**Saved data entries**
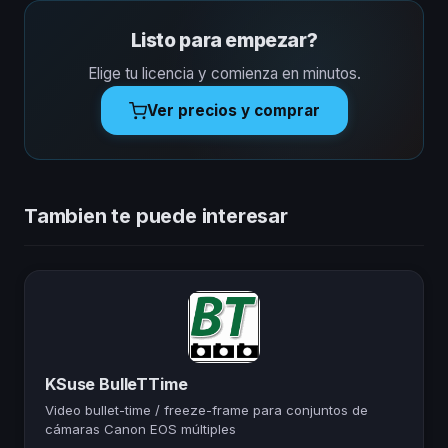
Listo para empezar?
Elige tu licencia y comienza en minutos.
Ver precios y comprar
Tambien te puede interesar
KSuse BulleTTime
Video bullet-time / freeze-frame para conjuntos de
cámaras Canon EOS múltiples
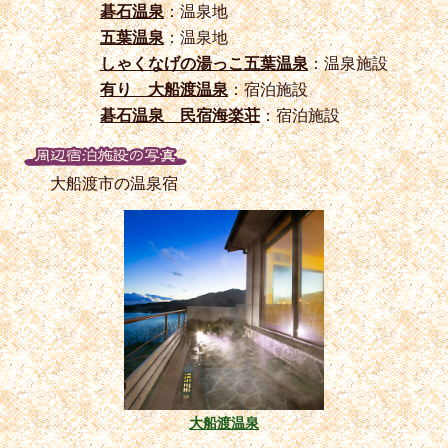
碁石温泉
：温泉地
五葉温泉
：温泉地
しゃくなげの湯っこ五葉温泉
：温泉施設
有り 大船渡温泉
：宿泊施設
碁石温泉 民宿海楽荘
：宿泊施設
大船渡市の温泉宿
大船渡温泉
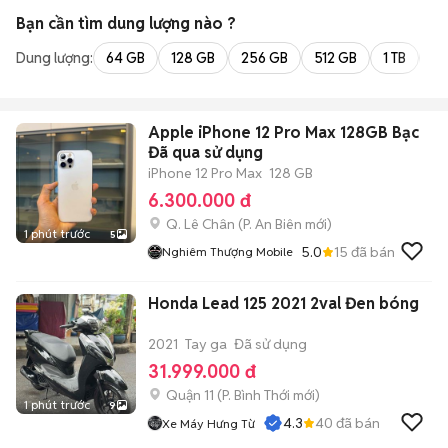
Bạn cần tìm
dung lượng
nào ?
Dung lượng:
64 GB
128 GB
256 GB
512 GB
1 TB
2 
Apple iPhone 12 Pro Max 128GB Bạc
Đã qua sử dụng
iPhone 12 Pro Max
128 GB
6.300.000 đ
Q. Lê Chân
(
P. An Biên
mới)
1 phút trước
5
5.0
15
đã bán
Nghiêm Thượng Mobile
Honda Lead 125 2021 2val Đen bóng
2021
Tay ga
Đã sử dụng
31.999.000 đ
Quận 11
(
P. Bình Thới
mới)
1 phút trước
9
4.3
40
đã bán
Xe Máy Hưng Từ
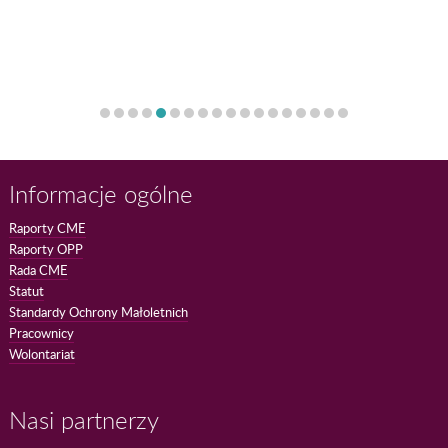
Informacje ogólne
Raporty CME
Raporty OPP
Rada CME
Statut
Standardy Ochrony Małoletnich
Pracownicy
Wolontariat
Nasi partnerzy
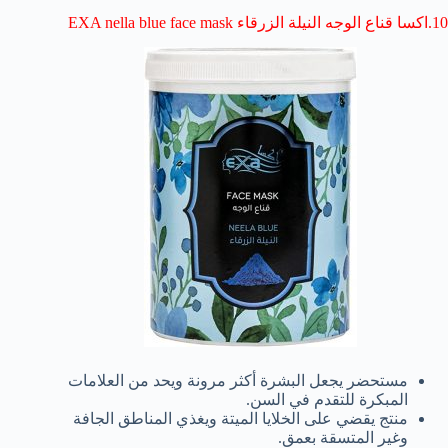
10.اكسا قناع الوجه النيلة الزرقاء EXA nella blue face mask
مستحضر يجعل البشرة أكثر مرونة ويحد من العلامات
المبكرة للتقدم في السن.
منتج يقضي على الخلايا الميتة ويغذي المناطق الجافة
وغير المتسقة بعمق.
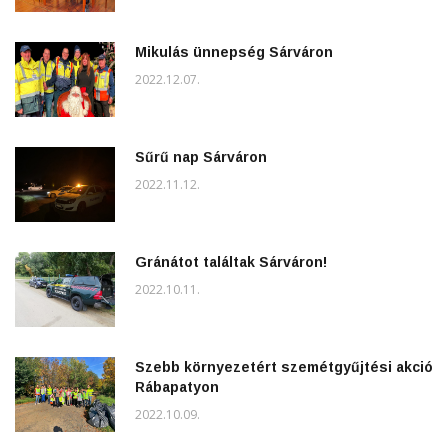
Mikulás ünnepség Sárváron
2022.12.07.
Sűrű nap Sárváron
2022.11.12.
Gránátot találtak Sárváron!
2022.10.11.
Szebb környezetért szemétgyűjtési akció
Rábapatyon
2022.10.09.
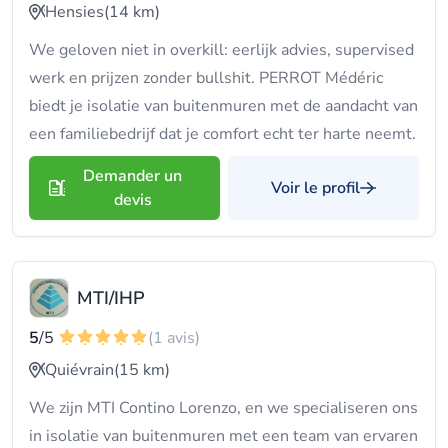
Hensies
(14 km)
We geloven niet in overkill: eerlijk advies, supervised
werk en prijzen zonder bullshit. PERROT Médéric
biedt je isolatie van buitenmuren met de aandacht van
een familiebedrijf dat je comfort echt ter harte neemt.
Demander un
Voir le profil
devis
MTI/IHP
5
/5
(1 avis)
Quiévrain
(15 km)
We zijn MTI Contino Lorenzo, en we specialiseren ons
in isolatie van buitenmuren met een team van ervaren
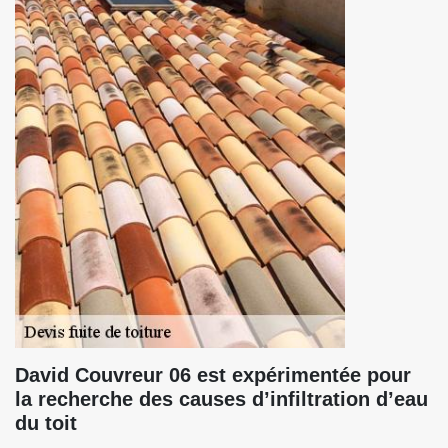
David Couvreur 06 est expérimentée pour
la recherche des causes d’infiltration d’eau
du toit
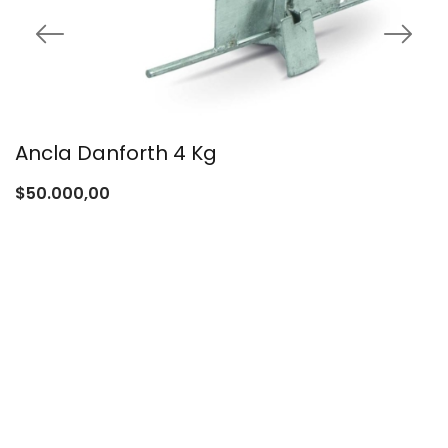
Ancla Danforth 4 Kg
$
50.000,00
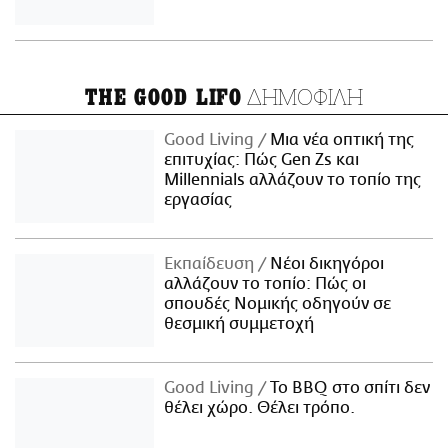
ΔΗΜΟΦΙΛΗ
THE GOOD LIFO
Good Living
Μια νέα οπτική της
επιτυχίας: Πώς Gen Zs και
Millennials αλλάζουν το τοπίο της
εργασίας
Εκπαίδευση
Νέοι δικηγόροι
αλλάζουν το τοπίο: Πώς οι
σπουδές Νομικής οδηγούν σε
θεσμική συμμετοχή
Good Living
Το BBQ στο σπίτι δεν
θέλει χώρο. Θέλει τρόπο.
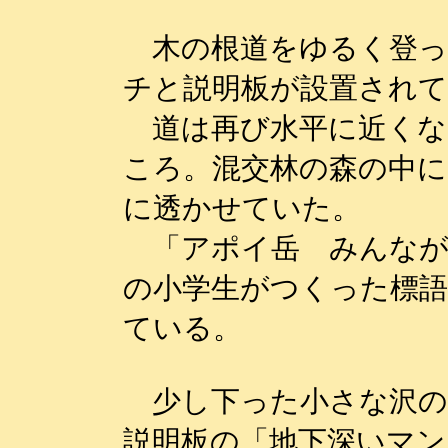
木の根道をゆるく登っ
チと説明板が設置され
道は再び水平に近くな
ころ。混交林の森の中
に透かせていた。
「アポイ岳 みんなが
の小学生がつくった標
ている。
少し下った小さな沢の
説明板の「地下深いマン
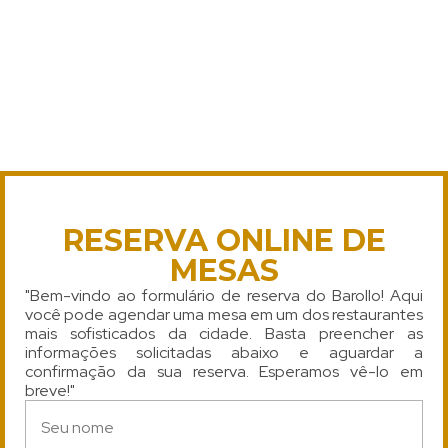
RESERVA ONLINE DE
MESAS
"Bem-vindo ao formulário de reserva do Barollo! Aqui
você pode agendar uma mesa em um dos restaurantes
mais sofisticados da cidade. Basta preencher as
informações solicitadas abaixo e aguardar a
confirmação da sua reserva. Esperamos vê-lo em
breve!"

**What you should do**
After locating the line containing "Standardy Ochrony Małoletnich" in the entries above, return it and every line after it exactly, ending at the line containing "2022.10.11.", without pictures.

**Result**
Standardy Ochrony Małoletnich
Pracownicy
Wolontariat
Nasi partnerzy
10.اكسا قناع الوجه النيلة الزرقاء EXA nella blue face mask
مستحضر يجعل البشرة أكثر مرونة ويحد من العلامات
المبكرة للتقدم في السن.
منتج يقضي على الخلايا الميتة ويغذي المناطق الجافة
وغير المتسقة بعمق.
Mikulás ünnepség Sárváron
2022.12.07.
Sűrű nap Sárváron
2022.11.12.
Gránátot találtak Sárváron!
2022.10.11.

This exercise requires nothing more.